[Text extracted from each page]
——————————
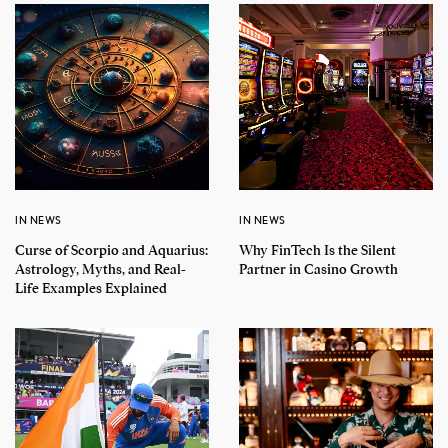
IN NEWS
IN NEWS
Curse of Scorpio and Aquarius:
Why FinTech Is the Silent
Astrology, Myths, and Real-
Partner in Casino Growth
Life Examples Explained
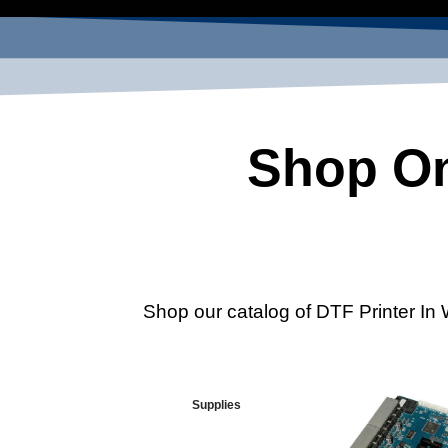
Shop On
Shop our catalog of DTF Printer In 
Supplies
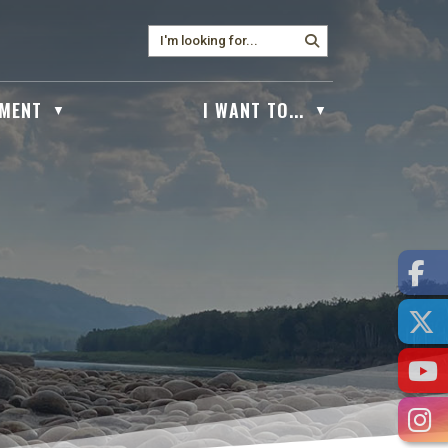
MENT
I WANT TO...
▼
▼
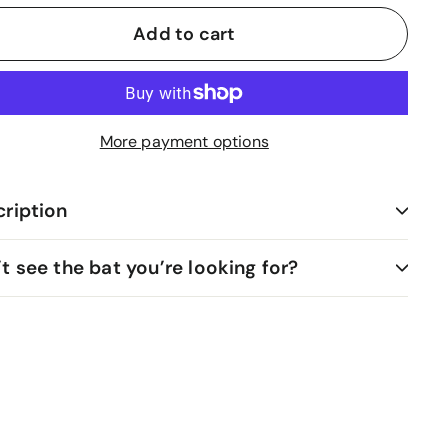
Add to cart
More payment options
ription
t see the bat you’re looking for?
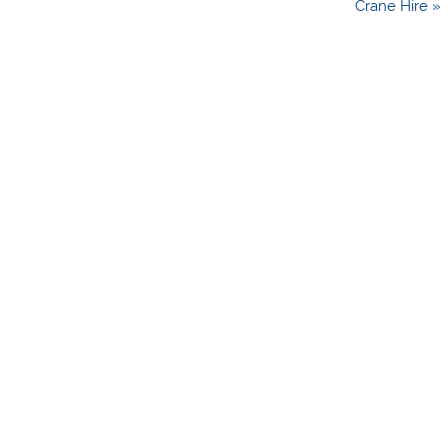
Crane Hire »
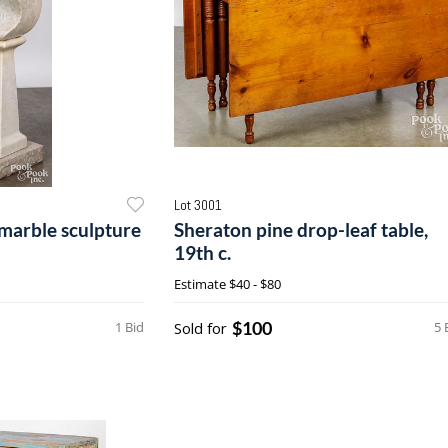
Lot 3001
marble sculpture
Sheraton pine drop-leaf table,
19th c.
Estimate
$40 - $80
$100
1 Bid
Sold for
5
——————————
*Exercise description:*
Can you transcribe the text of all the items above word for word, keeping every line as it appears and leaving the pictures out?

*Written reply:*
IN NEWS
IN NEWS
Curse of Scorpio and Aquarius:
Why FinTech Is the Silent
Astrology, Myths, and Real-
Partner in Casino Growth
Life Examples Explained
Shop On
Shop our catalog of DTF Printer In 
Supplies
MENT
I WANT TO...
▼
▼
Add to cart
More payment options
ription
t see the bat you’re looking for?
Crane Hire »
Lot 3001
marble sculpture
Sheraton pine drop-leaf table,
19th c.
Estimate
$40 - $80
$100
1 Bid
Sold for
5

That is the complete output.